The route connects the Vine Substation to the Kino Substation at South Kino Parkway and East 36th Street using Vine, Adams and Park before turning west on East Speedway and then south on South Euclid Avenue. After crossing Barraza Aviation Highway, the route continues on South Toole Avenue, Euclid and 36th Street.

To run a line in a gateway or scenic corridor zone, or to cross such a zone, utilities must apply to the city for a “special exception.”

After negotiations with TEP, the city in 2022 added transmission lines to the existing list of utility projects that could qualify for special exceptions.

TEP has said it plans to file for special exceptions where needed to cross gateway zones perpendicularly.

All proposed routes would cross Oracle and Broadway, but TEP’s preferred route would not cross or run parallel to North Campbell.

Applicants can also seek variances before the city’s Board of Adjustment, which also hears appeals of zoning decisions.

TEP unsuccessfully appealed to that board after a zoning administrator determined the utility’s plans were subject to the gateway corridor zone along Campbell.

The utility filed a court appeal, but last week, a Pima County Superior Court judge upheld the city’s authority to prohibit overhead transmission lines in gateway corridors.

There also are potential legal hurdles to routes in certain neighborhoods — notably Sam Hughes and West University — that are subject to special neighborhood and area plans.

A city overlay plan, the University Area Plan, provides development guidelines for several overlapping neighborhoods at the north end of the transmission line where it would extend to and from the planned Vine Substation near the northwest corner of the Banner campus.

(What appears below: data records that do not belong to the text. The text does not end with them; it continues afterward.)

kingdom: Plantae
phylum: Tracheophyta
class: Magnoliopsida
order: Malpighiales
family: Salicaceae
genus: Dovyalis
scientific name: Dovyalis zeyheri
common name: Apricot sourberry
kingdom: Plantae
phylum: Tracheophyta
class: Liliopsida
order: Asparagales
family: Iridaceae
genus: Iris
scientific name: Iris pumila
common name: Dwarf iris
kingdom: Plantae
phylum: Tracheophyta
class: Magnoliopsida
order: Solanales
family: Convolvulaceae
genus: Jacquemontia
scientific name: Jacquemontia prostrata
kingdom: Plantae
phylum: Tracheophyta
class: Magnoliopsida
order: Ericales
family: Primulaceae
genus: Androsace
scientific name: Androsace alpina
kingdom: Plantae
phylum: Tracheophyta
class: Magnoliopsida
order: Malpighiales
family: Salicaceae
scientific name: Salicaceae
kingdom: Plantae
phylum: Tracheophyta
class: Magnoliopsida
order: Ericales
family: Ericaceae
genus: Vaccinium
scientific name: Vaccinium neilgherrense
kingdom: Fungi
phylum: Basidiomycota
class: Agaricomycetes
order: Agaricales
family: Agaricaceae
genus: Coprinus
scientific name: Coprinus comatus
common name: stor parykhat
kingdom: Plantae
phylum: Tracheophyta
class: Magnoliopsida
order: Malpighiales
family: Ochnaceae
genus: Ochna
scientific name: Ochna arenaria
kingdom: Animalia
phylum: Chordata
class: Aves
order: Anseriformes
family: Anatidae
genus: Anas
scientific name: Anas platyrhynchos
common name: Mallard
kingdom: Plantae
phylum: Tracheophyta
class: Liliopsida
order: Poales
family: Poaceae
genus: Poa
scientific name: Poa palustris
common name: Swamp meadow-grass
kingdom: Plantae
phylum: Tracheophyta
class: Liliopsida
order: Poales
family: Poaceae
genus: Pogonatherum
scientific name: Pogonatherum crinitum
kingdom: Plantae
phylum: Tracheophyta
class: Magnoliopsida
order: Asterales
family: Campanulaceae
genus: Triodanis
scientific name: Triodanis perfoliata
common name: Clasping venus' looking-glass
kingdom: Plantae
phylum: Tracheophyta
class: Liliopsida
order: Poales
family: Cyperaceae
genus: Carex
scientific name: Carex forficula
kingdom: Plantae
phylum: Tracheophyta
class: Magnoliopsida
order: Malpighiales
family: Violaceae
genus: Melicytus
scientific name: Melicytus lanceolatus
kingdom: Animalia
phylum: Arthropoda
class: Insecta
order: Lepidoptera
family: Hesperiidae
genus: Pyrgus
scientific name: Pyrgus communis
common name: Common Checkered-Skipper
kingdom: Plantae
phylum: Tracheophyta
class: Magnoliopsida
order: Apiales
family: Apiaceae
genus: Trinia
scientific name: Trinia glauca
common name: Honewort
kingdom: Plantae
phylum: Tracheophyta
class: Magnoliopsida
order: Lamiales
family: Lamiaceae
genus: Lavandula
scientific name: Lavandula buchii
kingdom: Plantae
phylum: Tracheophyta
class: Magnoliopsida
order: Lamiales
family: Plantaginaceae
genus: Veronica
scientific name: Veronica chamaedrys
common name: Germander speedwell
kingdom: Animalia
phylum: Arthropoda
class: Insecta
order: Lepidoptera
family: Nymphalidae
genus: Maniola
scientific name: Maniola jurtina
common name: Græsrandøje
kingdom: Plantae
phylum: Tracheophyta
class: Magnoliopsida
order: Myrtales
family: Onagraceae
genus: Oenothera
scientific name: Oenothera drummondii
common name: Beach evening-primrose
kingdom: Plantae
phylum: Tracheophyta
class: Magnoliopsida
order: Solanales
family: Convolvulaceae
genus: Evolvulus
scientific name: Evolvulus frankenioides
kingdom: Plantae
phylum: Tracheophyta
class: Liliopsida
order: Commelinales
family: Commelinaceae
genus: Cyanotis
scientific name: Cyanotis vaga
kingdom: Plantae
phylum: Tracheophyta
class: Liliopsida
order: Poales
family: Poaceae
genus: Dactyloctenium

That area governed by that plan is bounded by Broadway on the south, Country Club Road on the east, Grant Road on the north, Stone Avenue on the west, and Toole Avenue on the southwest.

The city plan for the area includes general guidelines including “Wherever possible, place utility and service equipment underground or in other visually screened locations.”

Beyond the gateway corridor ordinance and the University Area Plan, TEP says it doesn’t believe overhead lines would violate any existing requirements in any historic preservation districts or neighborhood plans.

Hospital concerns

An official of Banner-UMC said the hospital supports TEP’s preferred route and strongly opposes installing overhead lines on proposed routes that would run along Ring Road on the hospitals north side, or along North Campbell in front of the hospital’s east side.

Mark Barkenbush, vice president of facilities for Banner said a line on Campbell could pose a hazard to a grassy detention basin at the corner of Ring Road and Campbell that is designated as an emergency helicopter landing site should the two elevators that serve the two helipads stop working.

The hospital is also concerned about noise and disruption to hospital operations amid an undergrounding project, while several proposed routes would ruin stunning views of the Santa Catalina Mountains on the hospital’s north side, he said.

Barkenbush said the hospital would likely challenge condemnation proceedings in court if TEP tried to use available eminent-domain rights for public works projects in state law.